:: Extracted data

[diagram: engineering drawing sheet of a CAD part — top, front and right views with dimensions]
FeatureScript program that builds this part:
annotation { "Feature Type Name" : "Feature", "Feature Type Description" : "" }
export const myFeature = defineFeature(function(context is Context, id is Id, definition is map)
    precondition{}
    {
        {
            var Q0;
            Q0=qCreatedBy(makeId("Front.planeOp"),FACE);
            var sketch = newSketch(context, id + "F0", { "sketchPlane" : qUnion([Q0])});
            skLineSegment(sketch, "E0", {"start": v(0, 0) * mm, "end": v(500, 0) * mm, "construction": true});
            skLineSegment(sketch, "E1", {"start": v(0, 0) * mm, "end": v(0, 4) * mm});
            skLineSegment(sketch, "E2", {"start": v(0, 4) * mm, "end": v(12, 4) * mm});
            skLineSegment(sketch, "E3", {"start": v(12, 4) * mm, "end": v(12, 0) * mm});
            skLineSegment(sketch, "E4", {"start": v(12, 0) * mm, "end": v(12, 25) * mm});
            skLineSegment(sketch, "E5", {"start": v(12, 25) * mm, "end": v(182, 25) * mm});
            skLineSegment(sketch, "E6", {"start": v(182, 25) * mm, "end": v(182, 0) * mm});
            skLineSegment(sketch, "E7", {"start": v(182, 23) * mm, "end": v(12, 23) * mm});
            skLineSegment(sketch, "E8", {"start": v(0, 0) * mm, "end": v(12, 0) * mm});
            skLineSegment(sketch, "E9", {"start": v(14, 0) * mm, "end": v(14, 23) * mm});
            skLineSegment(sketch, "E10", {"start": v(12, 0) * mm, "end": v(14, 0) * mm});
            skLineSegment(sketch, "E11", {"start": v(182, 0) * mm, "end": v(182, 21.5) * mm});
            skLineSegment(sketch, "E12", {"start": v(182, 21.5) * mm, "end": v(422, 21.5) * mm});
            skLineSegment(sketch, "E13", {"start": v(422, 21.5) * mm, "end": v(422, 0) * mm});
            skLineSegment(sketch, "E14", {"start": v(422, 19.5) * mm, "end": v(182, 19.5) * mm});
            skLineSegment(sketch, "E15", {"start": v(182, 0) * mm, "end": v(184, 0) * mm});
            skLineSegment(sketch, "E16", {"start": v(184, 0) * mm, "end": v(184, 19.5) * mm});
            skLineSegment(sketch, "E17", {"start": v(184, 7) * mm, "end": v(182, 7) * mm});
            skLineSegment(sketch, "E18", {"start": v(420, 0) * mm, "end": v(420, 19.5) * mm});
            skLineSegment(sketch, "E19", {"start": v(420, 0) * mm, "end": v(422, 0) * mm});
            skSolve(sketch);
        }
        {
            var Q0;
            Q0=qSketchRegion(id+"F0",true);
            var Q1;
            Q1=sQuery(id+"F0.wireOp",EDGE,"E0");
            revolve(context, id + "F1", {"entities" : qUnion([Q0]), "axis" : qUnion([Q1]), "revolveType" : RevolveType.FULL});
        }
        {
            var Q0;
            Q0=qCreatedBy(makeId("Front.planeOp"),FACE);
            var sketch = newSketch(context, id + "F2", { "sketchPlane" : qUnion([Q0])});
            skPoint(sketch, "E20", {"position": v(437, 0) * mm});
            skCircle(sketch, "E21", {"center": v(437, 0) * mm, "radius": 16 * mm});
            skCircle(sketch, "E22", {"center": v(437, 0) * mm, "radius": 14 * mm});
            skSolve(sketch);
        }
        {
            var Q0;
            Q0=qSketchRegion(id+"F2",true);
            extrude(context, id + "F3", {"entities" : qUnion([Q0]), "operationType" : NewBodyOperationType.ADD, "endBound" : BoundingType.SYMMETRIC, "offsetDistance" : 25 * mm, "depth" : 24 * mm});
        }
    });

::::

Task prompt
Rewrite the lines from the beginning of the items through the line containing "export const myFeature" as a numbered list, omitting any blank lines.

Output below
1. [diagram: engineering drawing sheet of a CAD part — top, front and right views with dimensions]
2. FeatureScript program that builds this part:
3. annotation { "Feature Type Name" : "Feature", "Feature Type Description" : "" }
4. export const myFeature = defineFeature(function(context is Context, id is Id, definition is map)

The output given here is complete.